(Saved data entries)
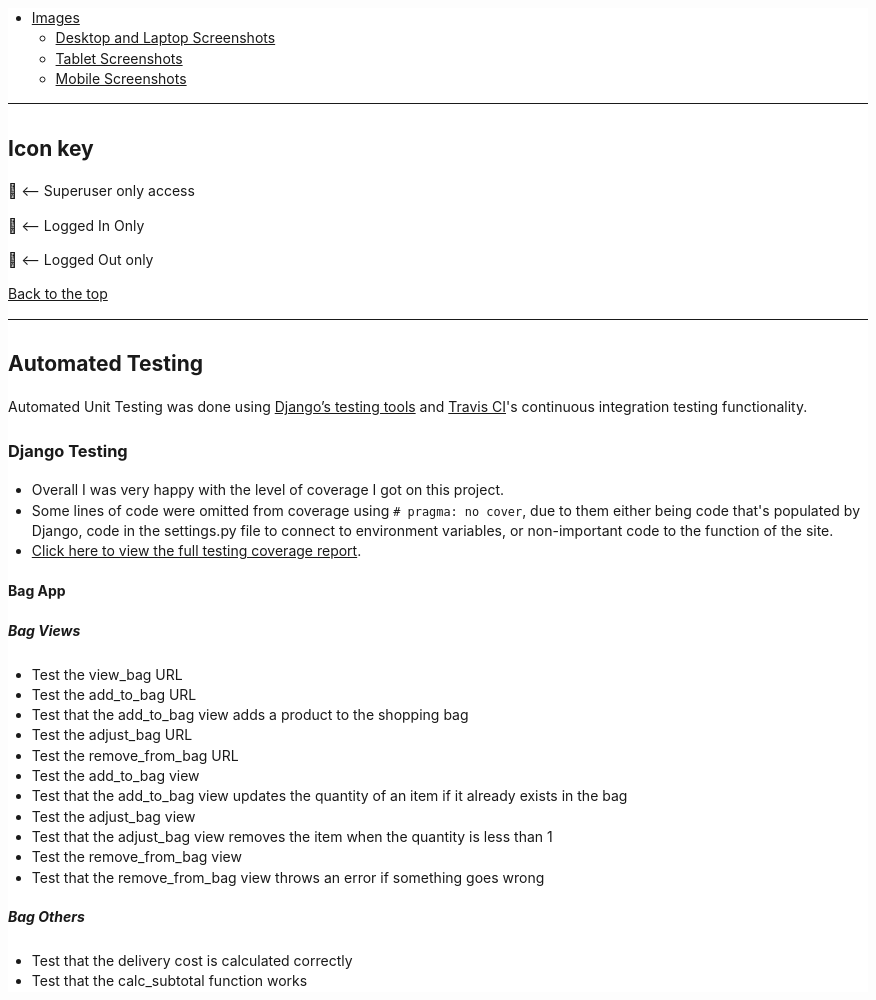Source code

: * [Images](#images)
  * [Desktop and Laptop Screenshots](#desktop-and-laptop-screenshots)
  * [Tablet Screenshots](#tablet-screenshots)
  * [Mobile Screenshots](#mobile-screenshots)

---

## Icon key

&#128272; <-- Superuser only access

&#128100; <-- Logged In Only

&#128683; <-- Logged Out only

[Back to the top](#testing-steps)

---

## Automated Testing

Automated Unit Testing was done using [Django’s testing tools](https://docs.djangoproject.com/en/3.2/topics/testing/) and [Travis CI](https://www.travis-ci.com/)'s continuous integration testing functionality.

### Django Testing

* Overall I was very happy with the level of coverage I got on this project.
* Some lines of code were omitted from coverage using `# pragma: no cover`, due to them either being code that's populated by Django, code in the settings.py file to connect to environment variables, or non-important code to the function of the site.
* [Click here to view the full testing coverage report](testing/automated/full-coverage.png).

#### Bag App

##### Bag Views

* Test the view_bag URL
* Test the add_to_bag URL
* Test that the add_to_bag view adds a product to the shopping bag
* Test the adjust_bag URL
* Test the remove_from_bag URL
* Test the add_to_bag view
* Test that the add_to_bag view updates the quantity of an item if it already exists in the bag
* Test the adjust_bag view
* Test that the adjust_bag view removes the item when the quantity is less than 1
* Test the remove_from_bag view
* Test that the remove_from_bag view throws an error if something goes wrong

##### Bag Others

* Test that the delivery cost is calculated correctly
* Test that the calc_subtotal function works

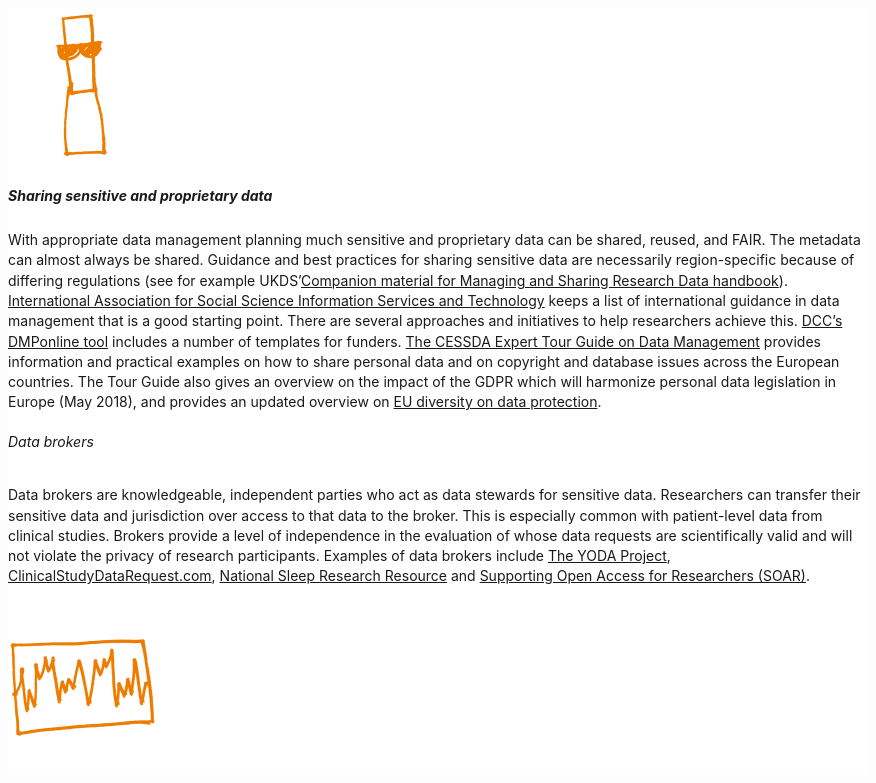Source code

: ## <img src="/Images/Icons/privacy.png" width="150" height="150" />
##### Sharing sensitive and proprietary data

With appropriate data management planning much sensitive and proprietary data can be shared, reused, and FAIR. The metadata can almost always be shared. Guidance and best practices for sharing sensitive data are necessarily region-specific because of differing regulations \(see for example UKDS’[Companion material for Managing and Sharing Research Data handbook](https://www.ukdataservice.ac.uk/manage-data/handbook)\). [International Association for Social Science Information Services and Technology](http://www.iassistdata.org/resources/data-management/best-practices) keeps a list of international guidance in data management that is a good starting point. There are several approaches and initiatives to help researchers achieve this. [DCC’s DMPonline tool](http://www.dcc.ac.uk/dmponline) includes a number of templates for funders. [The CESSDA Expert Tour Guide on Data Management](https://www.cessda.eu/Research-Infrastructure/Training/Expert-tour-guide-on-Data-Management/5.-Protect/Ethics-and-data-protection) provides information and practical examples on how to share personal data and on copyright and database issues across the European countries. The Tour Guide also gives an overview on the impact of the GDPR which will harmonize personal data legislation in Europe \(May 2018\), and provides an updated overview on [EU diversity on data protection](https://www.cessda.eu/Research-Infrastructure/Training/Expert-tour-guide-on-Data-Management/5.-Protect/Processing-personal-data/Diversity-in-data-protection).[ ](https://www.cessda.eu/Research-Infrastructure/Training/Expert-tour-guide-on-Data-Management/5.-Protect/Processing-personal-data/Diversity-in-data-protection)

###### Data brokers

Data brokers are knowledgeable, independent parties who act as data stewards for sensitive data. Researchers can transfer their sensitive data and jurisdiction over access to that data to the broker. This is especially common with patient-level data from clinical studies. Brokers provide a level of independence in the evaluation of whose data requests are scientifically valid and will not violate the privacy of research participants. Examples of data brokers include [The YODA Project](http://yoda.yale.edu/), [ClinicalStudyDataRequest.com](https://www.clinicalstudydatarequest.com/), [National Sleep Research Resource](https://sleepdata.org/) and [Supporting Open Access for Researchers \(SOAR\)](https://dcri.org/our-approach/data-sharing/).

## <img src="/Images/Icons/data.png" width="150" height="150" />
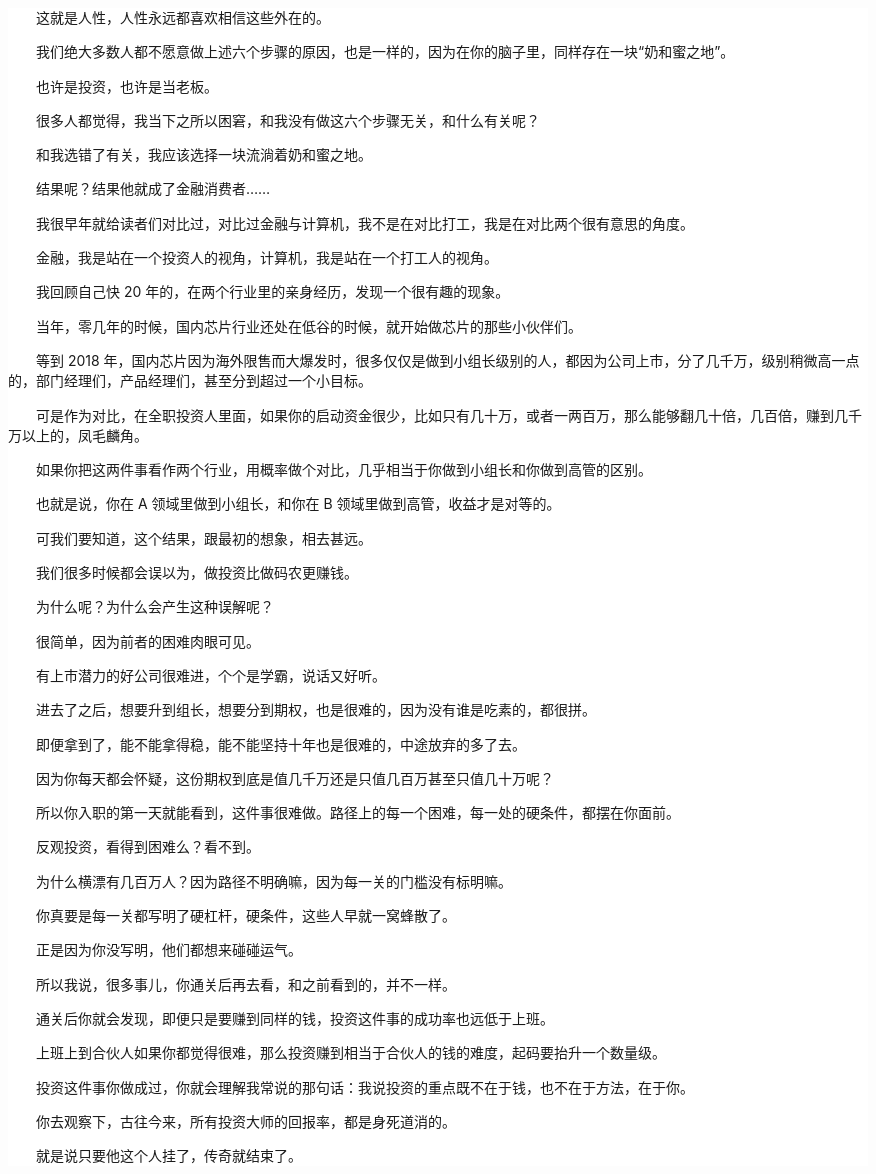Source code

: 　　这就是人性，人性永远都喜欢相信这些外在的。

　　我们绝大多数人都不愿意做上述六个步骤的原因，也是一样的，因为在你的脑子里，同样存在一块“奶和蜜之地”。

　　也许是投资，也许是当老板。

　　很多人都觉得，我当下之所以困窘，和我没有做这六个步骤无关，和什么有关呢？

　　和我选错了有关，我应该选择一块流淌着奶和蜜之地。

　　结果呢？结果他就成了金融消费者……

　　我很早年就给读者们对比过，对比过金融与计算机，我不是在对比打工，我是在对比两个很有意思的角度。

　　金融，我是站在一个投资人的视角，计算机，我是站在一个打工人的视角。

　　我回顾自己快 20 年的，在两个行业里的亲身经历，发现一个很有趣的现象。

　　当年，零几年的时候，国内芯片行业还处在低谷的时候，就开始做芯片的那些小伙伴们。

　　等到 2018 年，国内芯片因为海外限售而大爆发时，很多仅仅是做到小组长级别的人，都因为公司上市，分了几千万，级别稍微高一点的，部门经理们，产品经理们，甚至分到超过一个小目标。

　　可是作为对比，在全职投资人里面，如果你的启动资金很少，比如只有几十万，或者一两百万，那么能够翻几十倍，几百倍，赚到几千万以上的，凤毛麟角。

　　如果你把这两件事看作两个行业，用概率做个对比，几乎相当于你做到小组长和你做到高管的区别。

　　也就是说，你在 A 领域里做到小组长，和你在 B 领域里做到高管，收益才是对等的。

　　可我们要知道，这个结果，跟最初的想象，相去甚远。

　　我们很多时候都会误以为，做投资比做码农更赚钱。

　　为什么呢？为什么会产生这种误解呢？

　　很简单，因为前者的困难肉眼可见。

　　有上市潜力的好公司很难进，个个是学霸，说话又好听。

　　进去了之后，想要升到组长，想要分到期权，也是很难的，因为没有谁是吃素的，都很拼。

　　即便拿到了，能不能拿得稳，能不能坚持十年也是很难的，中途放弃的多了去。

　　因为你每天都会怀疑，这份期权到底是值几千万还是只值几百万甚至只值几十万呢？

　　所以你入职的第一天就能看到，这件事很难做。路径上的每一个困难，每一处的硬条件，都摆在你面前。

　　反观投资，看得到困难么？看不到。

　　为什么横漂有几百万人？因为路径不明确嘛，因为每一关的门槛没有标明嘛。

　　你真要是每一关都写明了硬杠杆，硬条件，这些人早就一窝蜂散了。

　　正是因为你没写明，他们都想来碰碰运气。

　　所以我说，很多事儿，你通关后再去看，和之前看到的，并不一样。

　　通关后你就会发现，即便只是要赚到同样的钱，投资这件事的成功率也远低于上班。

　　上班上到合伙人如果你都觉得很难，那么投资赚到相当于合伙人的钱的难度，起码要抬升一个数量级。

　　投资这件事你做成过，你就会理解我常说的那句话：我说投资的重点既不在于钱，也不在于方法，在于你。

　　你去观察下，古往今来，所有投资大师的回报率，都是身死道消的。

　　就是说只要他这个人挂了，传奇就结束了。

# [WHAT IS REQUIRED]
From the preceding records, count the lines where "coverage" occurs and reply with the number only.

# [EXPECTED OUTPUT]
3